Problem to solve
When a line of the entries contains the word "pixels", report that line.

Recorded information
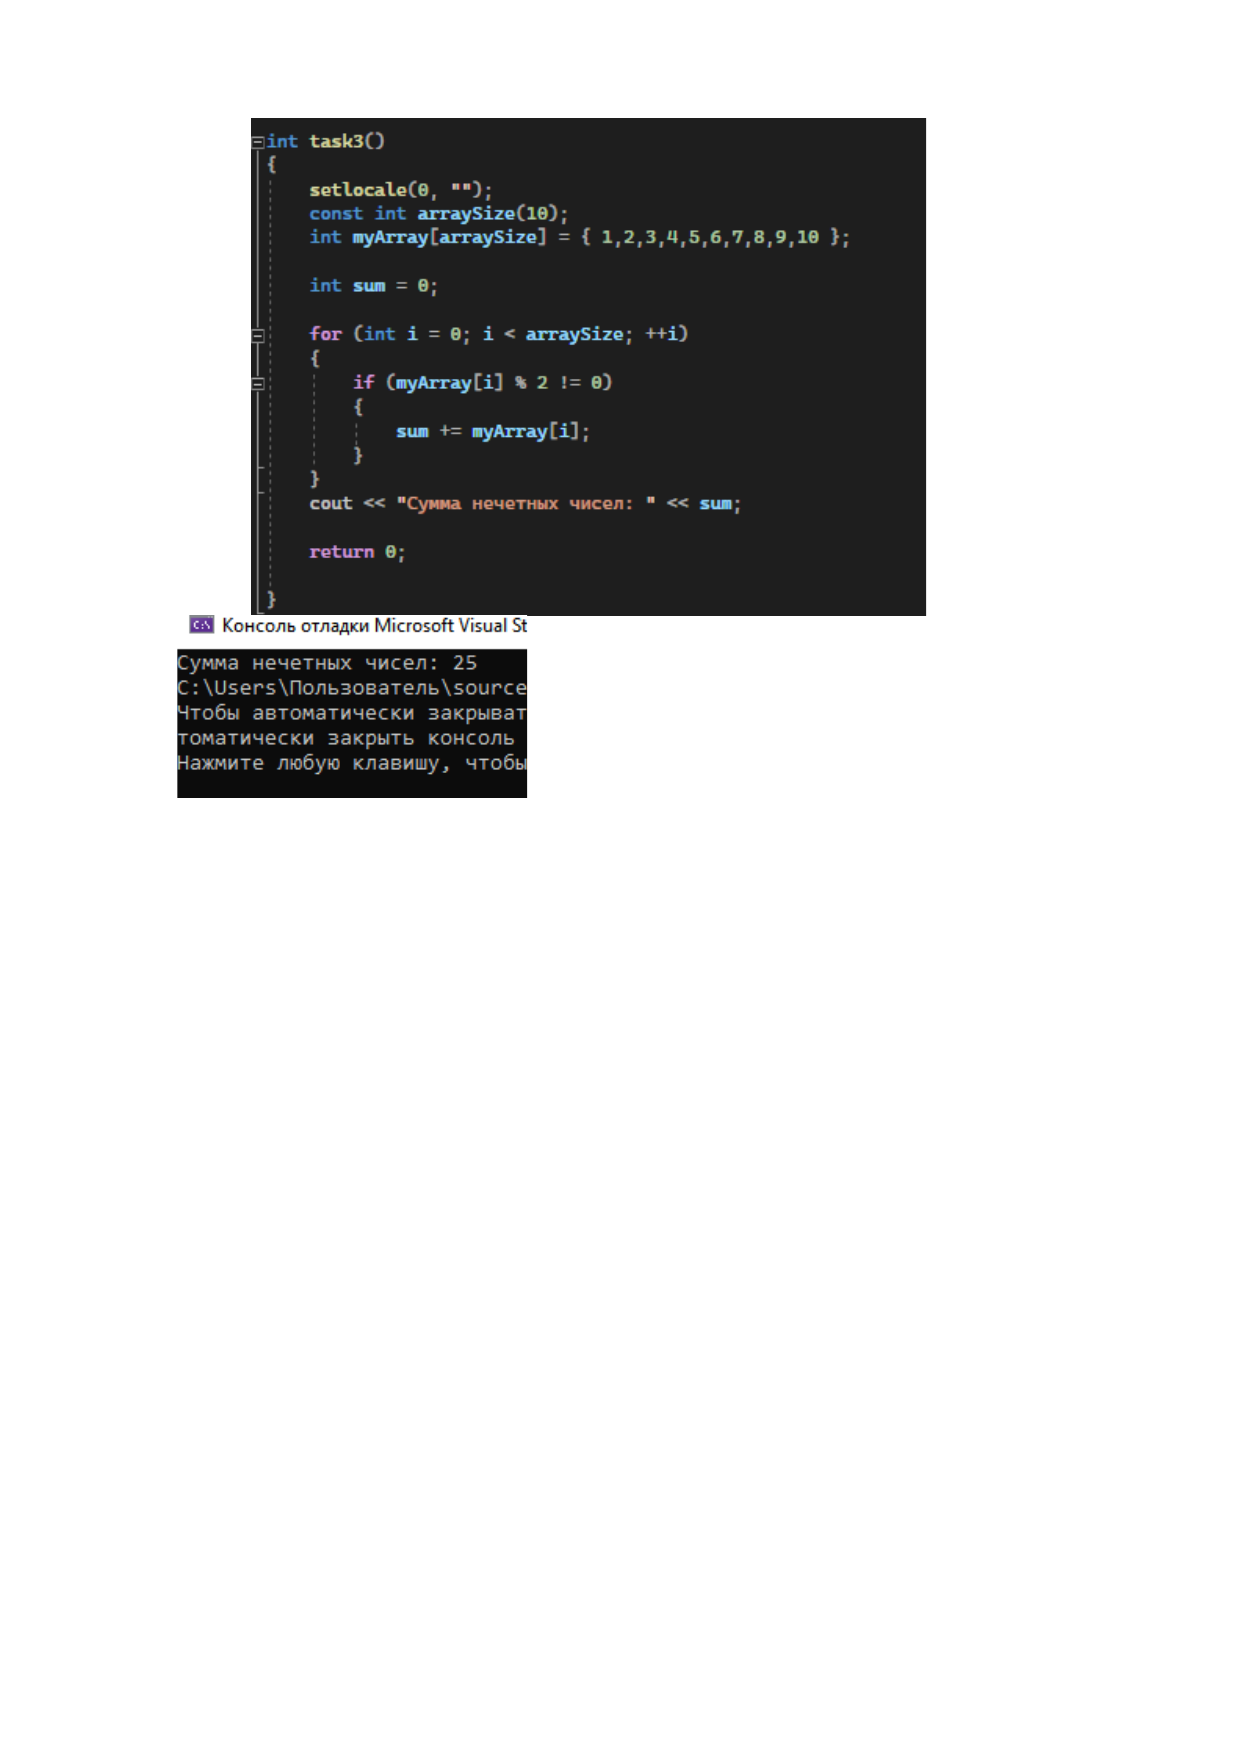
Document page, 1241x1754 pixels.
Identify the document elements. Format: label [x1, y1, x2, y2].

picture [177, 118, 927, 798]
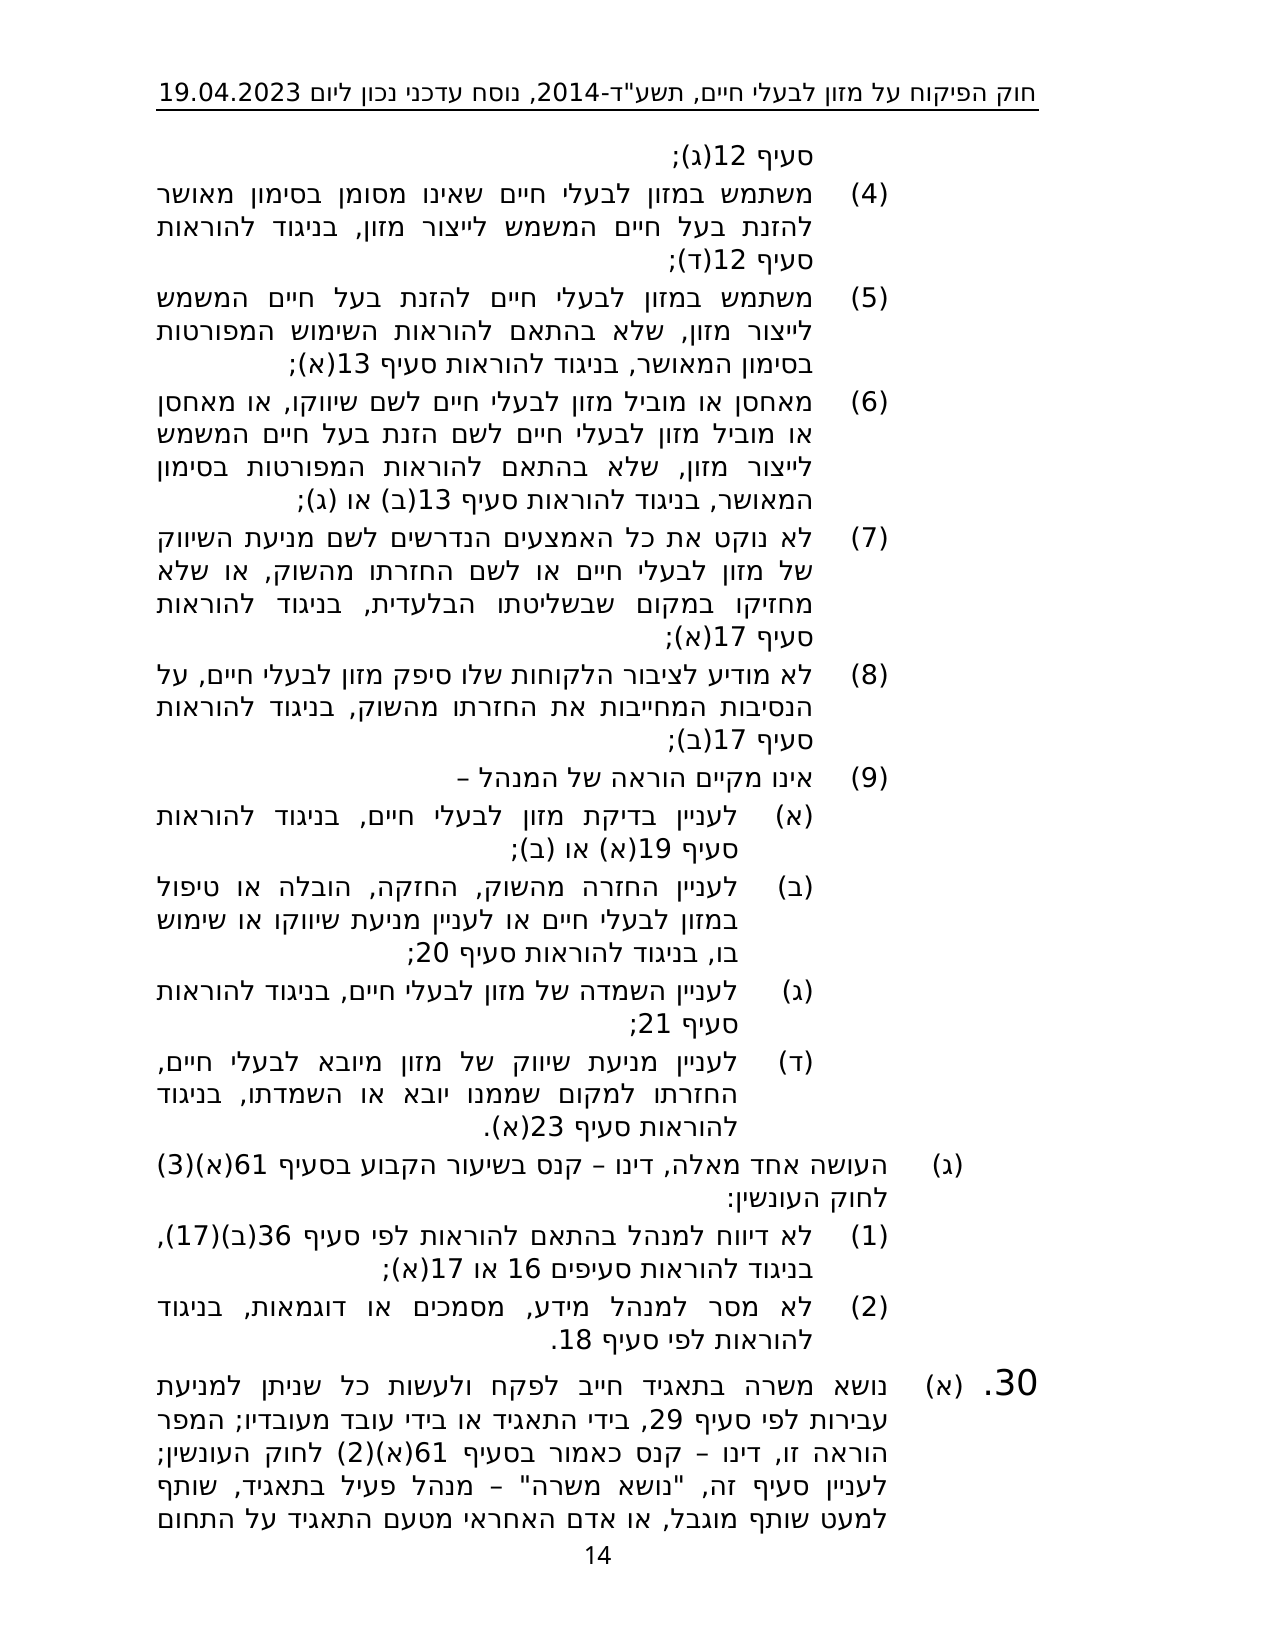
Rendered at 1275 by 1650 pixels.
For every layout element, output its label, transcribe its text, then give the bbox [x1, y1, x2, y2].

text (א) לעניין בדיקת מזון לבעלי חיים, בניגוד להוראות סעיף 19(א) או (ב); [156, 872, 814, 937]
text (9) אינו מקיים הוראה של המנהל – [156, 834, 889, 866]
text (ג) העושה אחד מאלה, דינו – קנס בשיעור הקבוע בסעיף 61(א)(3) לחוק העונשין: [156, 1221, 964, 1286]
text (1) לא דיווח למנהל בהתאם להוראות לפי סעיף 36(ב)(17), בניגוד להוראות סעיפים 16 או 17(א); [156, 1292, 889, 1356]
text (8) לא מודיע לציבור הלקוחות שלו סיפק מזון לבעלי חיים, על הנסיבות המחייבות את החזרתו מהשוק, בניגוד להוראות סעיף 17(ב); [156, 731, 889, 828]
text (4) משתמש במזון לבעלי חיים שאינו מסומן בסימון מאושר להזנת בעל חיים המשמש לייצור מזון, בניגוד להוראות סעיף 12(ד); [156, 250, 889, 348]
text (ג) לעניין השמדה של מזון לבעלי חיים, בניגוד להוראות סעיף 21; [156, 1047, 814, 1111]
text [156, 1434, 1039, 1541]
text (5) משתמש במזון לבעלי חיים להזנת בעל חיים המשמש לייצור מזון, שלא בהתאם להוראות השימוש המפורטות בסימון המאושר, בניגוד להוראות סעיף 13(א); [156, 354, 889, 451]
text (ד) לעניין מניעת שיווק של מזון מיובא לבעלי חיים, החזרתו למקום שממנו יובא או השמדתו, בניגוד להוראות סעיף 23(א). [156, 1118, 814, 1215]
text (7) לא נוקט את כל האמצעים הנדרשים לשם מניעת השיווק של מזון לבעלי חיים או לשם החזרתו מהשוק, או שלא מחזיקו במקום שבשליטתו הבלעדית, בניגוד להוראות סעיף 17(א); [156, 594, 889, 724]
text (6) מאחסן או מוביל מזון לבעלי חיים לשם שיווקו, או מאחסן או מוביל מזון לבעלי חיים לשם הזנת בעל חיים המשמש לייצור מזון, שלא בהתאם להוראות המפורטות בסימון המאושר, בניגוד להוראות סעיף 13(ב) או (ג); [156, 458, 889, 588]
text (ב) לעניין החזרה מהשוק, החזקה, הובלה או טיפול במזון לבעלי חיים או לעניין מניעת שיווקו או שימוש בו, בניגוד להוראות סעיף 20; [156, 943, 814, 1040]
text (2) לא מסר למנהל מידע, מסמכים או דוגמאות, בניגוד להוראות לפי סעיף 18. [156, 1363, 889, 1427]
text (3) משווק מזון לבעלי חיים שאינו מסומן בסימון מאושר המתאם נכונה את הנתונים בקשר אליו, בניגוד להוראות סעיף 12(ג); [156, 147, 889, 244]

Solution to the exercise
Document page, 1241x1754 pixels.
Rendered at 1275 by 1650 pixels.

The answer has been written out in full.